The other program was called CoreTemp. This screen appeared late in the setup process, after I clicked the Install button.

This one is especially disturbing, in that the “search enhancement” is not identified by name. By following the links to the license agreement and privacy policy I determined that it’s an add-on (for Internet Explorer and Firefox and Chrome) called AutoCompletePro. Do you want to install something without knowing what it is or what it does? If you click Next, that’s exactly what will happen.

And Microsoft is a player in this game too, with its Bing toolbar showing up today when I tried to install my favorite BitTorrent program, uTorrent. It's no better than the Ask toolbar in terms of what it's trying to take over, and it's also selected by default.

I don’t mean to pick on these little guys, but it is a damn shame when they are forced to try to scratch out a living by making other people’s lives miserable.

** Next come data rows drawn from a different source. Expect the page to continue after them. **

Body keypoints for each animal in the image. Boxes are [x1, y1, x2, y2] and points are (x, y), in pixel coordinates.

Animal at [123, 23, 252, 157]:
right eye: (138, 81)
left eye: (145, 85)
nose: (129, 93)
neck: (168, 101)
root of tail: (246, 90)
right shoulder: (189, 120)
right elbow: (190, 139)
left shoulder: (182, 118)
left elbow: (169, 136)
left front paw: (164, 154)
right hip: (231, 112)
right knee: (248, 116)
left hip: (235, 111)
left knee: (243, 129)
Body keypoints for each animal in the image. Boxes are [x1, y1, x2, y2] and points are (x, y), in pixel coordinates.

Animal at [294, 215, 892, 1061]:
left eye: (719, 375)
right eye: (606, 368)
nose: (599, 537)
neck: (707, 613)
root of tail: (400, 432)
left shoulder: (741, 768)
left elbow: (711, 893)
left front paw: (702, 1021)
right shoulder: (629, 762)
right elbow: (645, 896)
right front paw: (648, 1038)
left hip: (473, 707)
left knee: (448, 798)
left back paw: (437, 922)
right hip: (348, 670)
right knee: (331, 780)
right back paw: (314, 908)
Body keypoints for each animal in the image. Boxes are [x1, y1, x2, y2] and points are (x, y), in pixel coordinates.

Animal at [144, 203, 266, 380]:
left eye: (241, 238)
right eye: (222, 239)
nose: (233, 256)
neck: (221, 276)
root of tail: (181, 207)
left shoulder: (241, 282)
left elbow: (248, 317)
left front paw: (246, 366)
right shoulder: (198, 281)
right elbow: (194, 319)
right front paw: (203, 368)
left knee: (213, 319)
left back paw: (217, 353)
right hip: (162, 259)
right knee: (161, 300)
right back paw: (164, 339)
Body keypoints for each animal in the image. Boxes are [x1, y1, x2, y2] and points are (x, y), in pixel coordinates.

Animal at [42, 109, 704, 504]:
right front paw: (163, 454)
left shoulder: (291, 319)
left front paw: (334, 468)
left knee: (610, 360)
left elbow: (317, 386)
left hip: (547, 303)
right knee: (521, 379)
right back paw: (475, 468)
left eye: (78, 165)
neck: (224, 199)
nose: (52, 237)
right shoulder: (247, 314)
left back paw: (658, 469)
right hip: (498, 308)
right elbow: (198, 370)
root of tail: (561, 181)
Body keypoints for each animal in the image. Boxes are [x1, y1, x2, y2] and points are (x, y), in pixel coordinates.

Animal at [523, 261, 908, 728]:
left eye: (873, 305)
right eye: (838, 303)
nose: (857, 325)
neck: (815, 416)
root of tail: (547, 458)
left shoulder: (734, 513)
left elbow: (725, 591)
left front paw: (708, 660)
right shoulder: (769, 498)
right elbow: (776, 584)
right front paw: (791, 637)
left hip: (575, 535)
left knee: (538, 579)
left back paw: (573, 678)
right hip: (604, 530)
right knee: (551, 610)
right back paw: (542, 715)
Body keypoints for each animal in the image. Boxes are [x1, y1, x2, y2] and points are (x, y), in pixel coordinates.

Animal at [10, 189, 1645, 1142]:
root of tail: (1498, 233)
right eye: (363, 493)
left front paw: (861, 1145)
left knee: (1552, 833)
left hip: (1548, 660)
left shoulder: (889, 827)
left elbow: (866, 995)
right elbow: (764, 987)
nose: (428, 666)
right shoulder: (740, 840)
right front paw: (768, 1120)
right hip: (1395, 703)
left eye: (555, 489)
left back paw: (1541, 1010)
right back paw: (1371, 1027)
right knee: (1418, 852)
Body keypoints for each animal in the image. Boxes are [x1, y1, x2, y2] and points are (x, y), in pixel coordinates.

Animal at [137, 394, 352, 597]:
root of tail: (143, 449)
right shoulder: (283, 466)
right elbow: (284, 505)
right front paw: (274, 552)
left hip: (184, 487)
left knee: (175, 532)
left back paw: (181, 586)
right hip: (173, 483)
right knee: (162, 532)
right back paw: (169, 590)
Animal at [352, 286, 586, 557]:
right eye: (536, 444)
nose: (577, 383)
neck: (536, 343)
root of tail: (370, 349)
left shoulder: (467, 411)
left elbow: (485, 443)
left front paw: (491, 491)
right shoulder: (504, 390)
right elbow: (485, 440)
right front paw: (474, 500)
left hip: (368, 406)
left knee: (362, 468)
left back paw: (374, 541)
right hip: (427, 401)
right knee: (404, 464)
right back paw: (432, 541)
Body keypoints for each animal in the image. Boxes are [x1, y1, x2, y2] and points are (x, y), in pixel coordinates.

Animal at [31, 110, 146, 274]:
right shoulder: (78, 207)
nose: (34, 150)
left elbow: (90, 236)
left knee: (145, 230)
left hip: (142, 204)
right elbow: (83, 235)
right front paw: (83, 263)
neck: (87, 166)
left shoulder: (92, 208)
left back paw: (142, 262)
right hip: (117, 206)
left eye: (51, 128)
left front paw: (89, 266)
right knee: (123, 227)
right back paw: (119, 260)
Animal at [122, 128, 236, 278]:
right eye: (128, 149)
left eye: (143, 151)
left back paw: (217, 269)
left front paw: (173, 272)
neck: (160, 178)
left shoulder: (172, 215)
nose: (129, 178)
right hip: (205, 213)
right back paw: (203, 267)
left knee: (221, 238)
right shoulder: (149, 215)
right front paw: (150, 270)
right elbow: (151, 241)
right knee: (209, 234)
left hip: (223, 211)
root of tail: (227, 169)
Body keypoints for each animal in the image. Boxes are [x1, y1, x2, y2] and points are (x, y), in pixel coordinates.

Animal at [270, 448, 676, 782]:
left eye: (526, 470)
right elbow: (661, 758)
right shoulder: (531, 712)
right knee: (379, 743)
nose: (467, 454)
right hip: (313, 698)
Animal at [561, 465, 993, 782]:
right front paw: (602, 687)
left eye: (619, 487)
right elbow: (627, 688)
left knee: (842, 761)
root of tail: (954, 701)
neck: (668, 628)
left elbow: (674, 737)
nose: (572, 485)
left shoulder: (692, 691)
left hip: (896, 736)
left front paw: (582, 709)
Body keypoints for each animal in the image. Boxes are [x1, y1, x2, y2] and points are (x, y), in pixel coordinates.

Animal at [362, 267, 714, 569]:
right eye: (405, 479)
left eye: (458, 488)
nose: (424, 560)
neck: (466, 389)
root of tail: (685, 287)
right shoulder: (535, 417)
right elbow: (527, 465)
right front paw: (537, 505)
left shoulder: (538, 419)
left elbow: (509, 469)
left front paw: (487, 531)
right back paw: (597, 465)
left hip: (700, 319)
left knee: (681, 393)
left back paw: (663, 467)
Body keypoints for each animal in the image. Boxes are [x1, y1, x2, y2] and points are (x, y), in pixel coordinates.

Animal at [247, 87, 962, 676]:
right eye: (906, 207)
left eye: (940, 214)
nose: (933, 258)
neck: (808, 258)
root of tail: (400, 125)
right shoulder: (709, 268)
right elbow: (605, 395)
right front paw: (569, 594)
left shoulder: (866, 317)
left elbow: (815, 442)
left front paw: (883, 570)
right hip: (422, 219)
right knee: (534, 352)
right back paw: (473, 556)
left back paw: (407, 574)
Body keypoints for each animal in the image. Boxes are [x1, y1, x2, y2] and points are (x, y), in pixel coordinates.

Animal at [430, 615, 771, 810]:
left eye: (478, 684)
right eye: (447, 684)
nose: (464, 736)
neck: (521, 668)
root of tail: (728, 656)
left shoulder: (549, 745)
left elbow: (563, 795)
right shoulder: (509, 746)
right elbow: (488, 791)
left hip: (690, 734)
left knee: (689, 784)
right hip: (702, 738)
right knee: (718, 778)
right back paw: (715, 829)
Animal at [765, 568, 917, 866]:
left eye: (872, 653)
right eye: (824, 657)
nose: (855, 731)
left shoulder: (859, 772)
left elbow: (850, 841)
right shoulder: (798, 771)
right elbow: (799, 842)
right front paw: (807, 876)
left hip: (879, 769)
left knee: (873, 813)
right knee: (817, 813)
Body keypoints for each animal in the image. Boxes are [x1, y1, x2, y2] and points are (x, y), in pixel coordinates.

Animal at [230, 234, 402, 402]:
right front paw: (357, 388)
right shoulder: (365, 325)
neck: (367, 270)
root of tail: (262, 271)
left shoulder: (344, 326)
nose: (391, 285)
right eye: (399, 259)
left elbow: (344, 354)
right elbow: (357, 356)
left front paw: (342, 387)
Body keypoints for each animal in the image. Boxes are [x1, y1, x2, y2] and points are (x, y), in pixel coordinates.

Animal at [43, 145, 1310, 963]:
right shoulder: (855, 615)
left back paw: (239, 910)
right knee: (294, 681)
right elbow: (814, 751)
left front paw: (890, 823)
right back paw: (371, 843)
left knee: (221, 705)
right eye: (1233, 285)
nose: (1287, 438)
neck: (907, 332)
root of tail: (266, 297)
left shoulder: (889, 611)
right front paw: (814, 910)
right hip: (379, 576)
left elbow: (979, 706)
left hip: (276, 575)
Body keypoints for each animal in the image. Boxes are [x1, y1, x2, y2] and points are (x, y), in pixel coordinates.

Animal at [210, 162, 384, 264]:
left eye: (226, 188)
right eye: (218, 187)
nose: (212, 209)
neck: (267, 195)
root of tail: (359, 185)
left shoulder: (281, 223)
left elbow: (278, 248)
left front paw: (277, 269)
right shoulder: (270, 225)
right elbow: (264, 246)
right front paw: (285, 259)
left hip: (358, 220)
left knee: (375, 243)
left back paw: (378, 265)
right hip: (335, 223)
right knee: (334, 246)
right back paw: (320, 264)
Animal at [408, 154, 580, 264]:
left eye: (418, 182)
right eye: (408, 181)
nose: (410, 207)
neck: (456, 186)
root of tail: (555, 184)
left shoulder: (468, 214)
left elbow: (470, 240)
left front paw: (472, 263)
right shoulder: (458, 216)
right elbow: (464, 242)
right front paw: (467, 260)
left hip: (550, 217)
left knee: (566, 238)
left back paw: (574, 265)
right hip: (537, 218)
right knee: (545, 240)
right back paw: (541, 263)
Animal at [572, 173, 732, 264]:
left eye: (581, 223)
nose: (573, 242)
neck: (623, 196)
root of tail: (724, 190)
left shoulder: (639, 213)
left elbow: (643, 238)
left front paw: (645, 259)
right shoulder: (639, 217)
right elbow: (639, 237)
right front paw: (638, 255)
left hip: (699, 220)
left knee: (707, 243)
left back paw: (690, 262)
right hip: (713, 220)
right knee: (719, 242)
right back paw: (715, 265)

And a little pressure can work. In my archives, I have examples of Java installing Microsoft toolbars as part of its setup routine. But when I tried to reproduce that today, there was no offer of any kind. I don't know why they're gone, but give Oracle kudos for doing it. [Update March 2013: Or not. Java is worse than ever.]

And I’m afraid I’ve only scratched the surface here. There are probably hundreds of other programs that include foistware as part of their default setup. If you’ve seen other programs that belong on this list, please tell me about them in the Talkback section below. At a minimum, tell me the name of the program and the publisher so I can investigate for myself.

April 29: On the basis of reader suggestions, I have updated the gallery to include three new programs: CCleaner, Foxit Reader, and RealPlayer.